> Exercise instructions
From the data below, set down exactly the lines between the one holding "4. Calculate the" and the one holding "5. Calculate the", inclusive, and no others.

(Information supplied Opens)

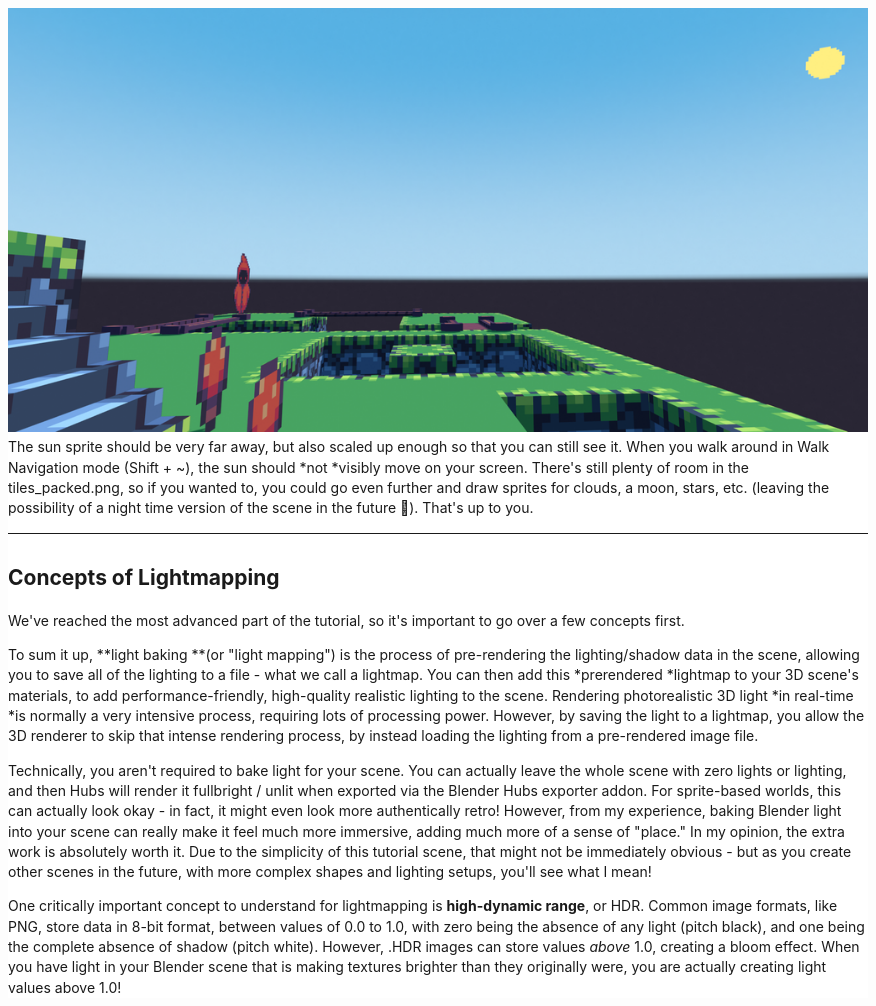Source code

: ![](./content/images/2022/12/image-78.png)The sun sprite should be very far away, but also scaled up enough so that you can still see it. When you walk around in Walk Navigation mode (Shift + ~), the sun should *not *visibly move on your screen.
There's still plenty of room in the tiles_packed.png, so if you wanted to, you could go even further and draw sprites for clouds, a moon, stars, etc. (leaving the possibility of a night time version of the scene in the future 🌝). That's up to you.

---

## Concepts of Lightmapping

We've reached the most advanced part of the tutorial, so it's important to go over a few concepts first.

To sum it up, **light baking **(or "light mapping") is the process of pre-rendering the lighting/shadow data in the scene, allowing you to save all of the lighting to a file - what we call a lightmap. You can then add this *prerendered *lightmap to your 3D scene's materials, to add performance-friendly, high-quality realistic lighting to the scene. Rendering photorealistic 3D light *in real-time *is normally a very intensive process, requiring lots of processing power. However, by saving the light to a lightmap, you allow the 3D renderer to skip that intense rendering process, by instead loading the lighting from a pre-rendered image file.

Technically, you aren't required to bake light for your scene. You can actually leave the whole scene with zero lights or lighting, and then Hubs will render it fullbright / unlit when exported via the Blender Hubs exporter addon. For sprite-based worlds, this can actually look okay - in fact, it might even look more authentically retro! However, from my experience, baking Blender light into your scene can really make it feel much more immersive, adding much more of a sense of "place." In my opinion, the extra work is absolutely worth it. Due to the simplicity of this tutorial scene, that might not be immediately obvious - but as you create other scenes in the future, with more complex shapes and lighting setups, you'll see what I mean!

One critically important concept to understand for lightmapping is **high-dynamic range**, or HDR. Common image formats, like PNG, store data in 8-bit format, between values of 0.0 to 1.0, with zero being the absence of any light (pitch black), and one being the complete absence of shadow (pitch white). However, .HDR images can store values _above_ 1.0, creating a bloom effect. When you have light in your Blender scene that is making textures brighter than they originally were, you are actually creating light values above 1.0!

(Information supplied Closes)
(Information supplied Opens)

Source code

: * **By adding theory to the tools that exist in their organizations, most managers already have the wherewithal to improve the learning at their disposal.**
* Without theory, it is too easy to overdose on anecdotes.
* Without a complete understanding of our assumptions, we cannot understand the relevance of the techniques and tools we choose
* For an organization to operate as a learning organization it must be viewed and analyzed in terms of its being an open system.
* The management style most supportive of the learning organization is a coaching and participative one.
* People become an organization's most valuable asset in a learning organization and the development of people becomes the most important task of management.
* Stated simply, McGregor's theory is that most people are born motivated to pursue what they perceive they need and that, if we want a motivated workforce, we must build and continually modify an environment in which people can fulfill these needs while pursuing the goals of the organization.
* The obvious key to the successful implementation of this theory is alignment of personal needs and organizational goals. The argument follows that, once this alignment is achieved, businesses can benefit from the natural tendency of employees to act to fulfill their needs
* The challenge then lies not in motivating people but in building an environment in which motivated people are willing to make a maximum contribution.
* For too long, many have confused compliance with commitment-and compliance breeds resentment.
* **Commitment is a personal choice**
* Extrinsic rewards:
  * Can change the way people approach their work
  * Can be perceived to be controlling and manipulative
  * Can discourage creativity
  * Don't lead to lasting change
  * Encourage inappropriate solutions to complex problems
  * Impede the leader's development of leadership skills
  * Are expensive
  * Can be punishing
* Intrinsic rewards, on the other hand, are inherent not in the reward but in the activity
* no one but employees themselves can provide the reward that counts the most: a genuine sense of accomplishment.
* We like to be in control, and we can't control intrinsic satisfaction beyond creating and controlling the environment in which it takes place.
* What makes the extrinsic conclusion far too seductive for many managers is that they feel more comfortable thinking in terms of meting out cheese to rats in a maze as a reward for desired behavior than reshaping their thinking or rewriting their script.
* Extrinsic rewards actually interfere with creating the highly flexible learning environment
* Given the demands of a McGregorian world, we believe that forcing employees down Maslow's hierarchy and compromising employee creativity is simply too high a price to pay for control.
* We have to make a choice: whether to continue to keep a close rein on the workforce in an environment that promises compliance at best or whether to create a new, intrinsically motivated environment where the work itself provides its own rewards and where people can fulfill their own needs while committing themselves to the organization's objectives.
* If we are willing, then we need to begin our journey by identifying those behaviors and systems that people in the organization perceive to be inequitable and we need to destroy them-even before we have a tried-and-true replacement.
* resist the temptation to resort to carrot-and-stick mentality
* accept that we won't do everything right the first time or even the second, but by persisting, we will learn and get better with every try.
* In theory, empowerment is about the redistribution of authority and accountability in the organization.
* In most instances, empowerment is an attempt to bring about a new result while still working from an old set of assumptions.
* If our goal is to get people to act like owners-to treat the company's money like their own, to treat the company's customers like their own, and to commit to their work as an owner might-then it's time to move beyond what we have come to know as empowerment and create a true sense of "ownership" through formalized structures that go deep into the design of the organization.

(Information supplied Closes)
(Information supplied Opens)

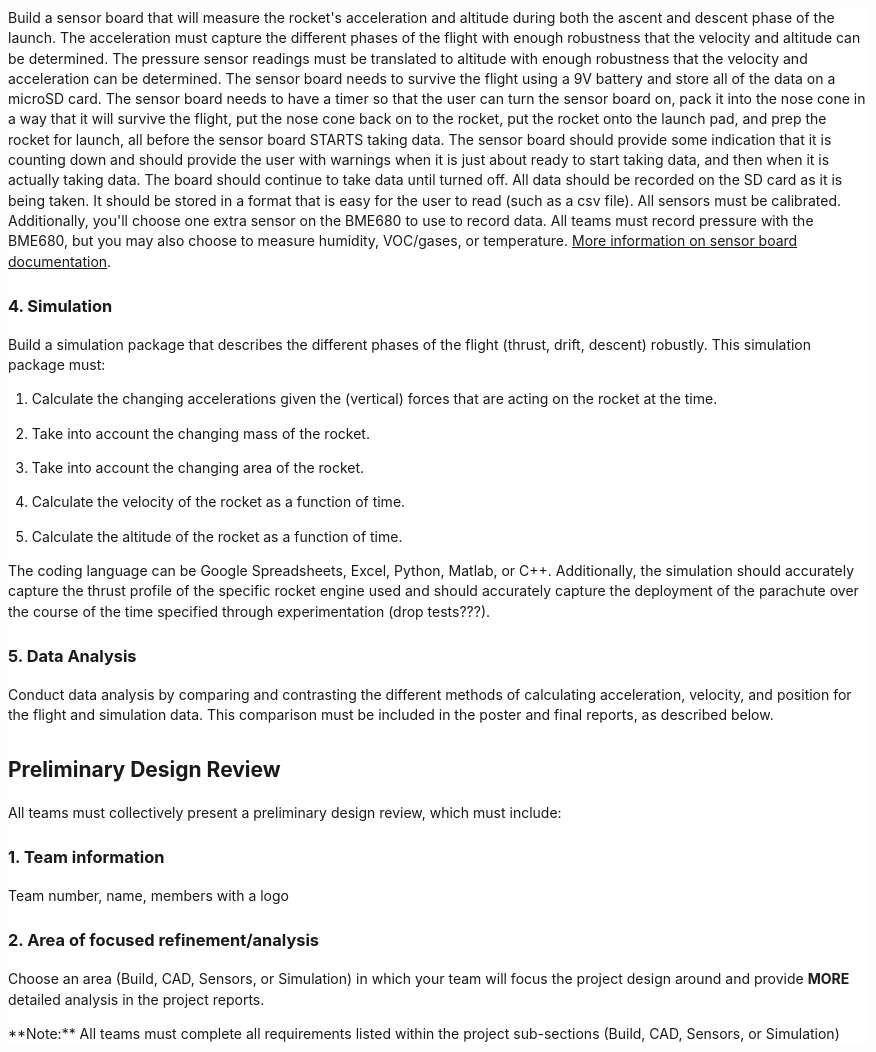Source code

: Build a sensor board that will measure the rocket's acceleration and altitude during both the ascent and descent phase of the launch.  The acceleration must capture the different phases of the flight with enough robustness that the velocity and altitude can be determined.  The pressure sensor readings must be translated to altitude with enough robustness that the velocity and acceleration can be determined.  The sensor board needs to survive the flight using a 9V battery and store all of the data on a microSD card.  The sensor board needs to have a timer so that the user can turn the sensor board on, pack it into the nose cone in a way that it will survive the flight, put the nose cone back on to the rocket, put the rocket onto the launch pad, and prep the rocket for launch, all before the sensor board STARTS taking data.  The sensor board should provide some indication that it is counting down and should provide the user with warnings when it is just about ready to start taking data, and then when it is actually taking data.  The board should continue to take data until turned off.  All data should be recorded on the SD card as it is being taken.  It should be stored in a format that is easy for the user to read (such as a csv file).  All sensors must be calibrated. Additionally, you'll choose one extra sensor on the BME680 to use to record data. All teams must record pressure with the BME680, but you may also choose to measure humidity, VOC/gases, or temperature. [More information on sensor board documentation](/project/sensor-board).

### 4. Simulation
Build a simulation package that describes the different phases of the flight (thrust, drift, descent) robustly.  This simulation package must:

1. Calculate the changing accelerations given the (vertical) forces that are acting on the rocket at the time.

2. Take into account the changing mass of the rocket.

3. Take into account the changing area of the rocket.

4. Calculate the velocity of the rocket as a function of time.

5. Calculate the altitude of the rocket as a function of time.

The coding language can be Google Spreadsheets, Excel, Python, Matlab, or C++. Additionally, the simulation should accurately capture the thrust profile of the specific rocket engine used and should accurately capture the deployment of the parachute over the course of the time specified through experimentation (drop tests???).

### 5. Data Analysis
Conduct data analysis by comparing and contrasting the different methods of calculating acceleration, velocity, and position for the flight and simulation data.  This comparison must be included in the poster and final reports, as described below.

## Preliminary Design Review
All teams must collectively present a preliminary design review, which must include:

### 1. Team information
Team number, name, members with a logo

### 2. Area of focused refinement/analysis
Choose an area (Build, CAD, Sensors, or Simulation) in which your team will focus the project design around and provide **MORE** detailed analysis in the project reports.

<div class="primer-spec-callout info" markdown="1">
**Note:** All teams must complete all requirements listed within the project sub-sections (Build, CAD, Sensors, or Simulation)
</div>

(Information supplied Closes)

> Your solution
4. Calculate the velocity of the rocket as a function of time.

5. Calculate the altitude of the rocket as a function of time.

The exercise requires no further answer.